=== Work request ===
Omit all images, then repeat exactly the lines below from the one containing "fruit basket [229,241,296,287]" through the one containing "water bottle [866,622,898,722]", both ends included.

=== Records to process ===

--

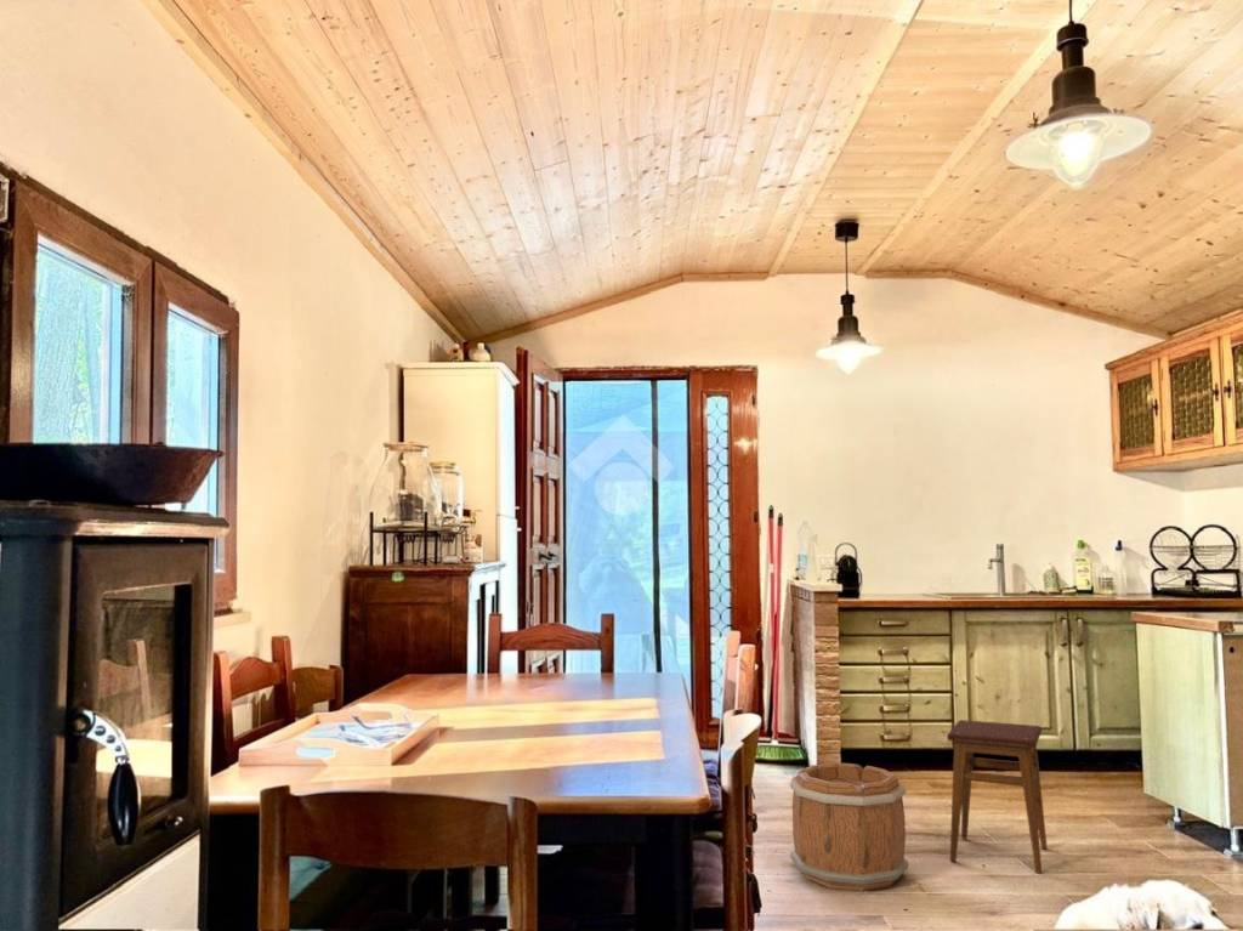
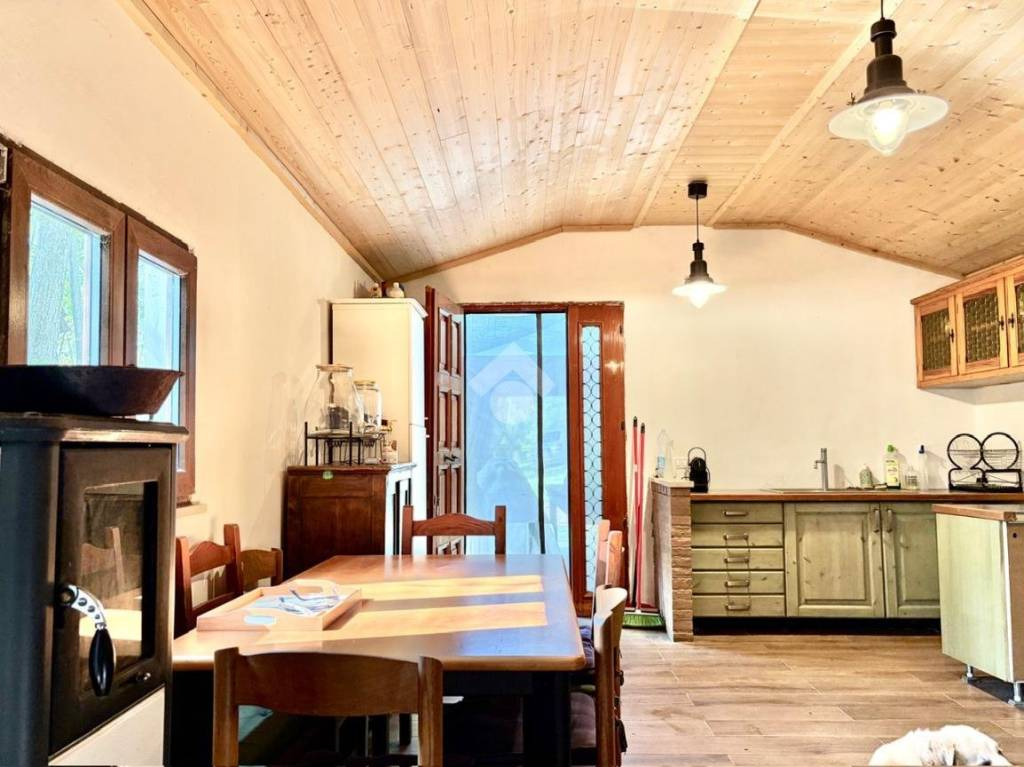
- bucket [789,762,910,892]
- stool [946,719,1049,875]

--

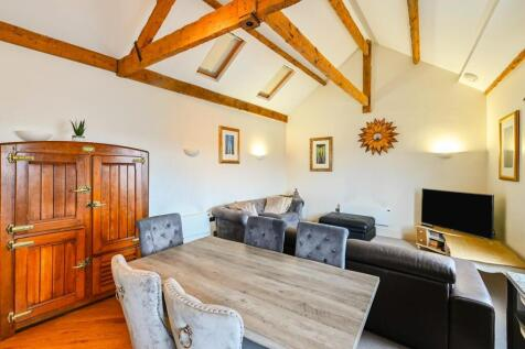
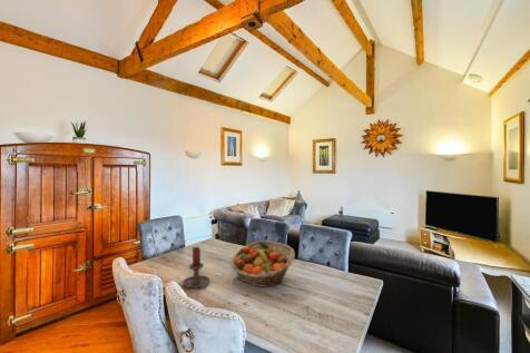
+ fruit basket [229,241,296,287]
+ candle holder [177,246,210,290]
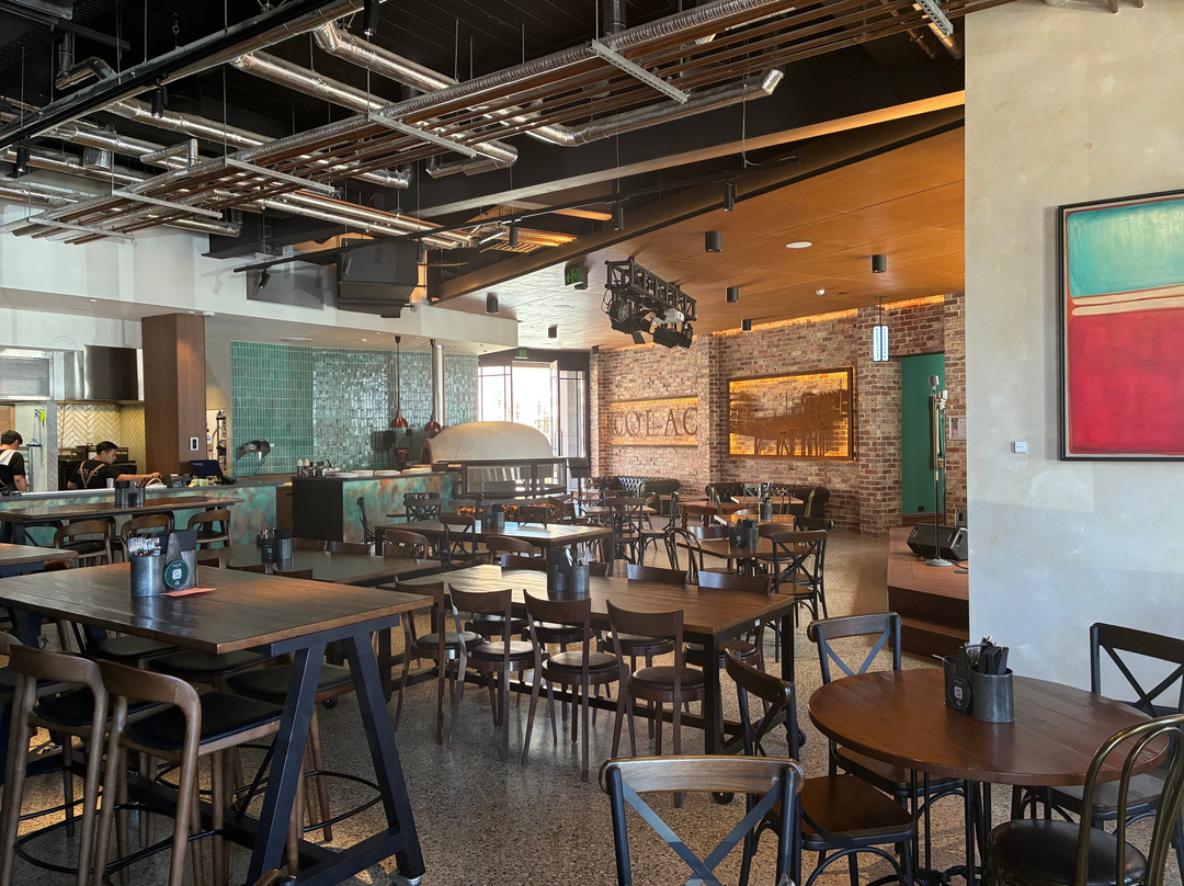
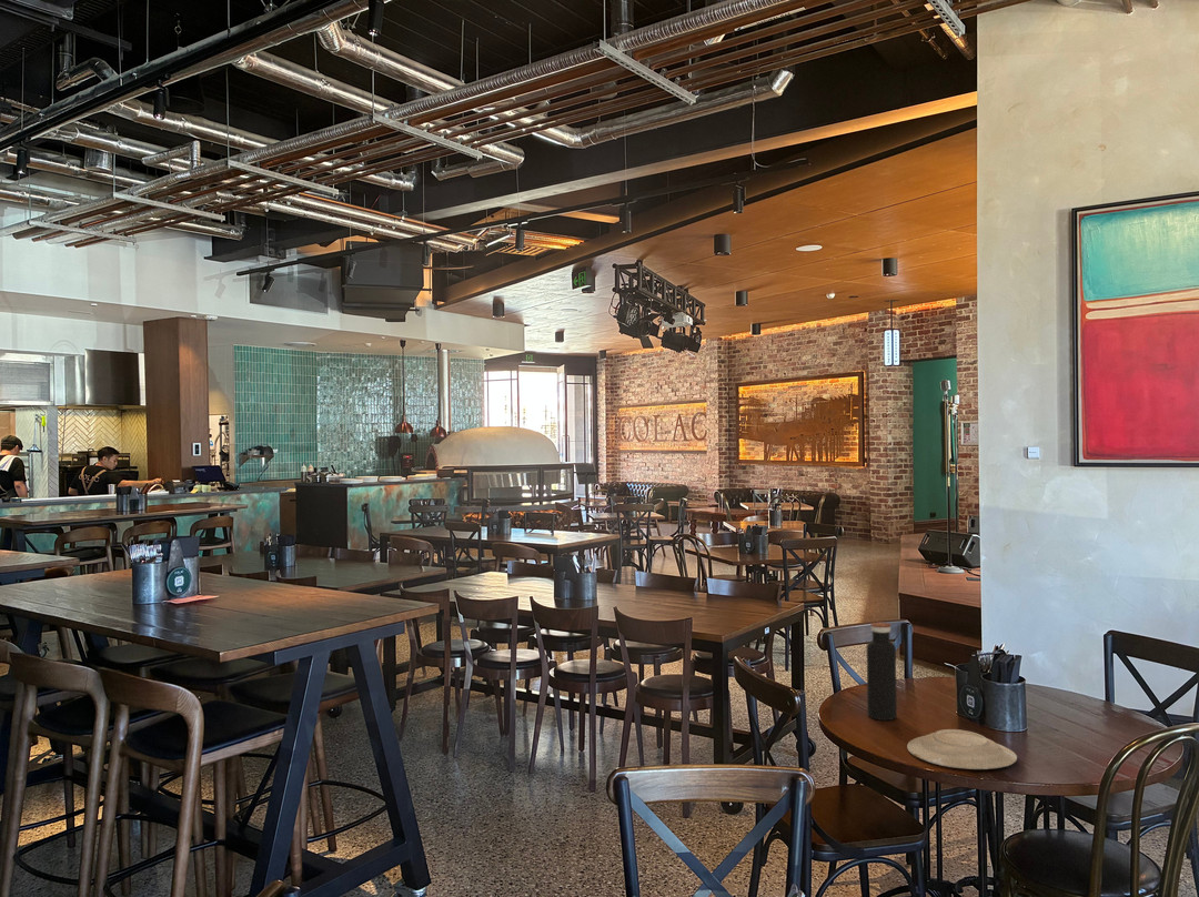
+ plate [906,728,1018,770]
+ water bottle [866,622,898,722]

--

=== Result ===
+ fruit basket [229,241,296,287]
+ candle holder [177,246,210,290]
+ plate [906,728,1018,770]
+ water bottle [866,622,898,722]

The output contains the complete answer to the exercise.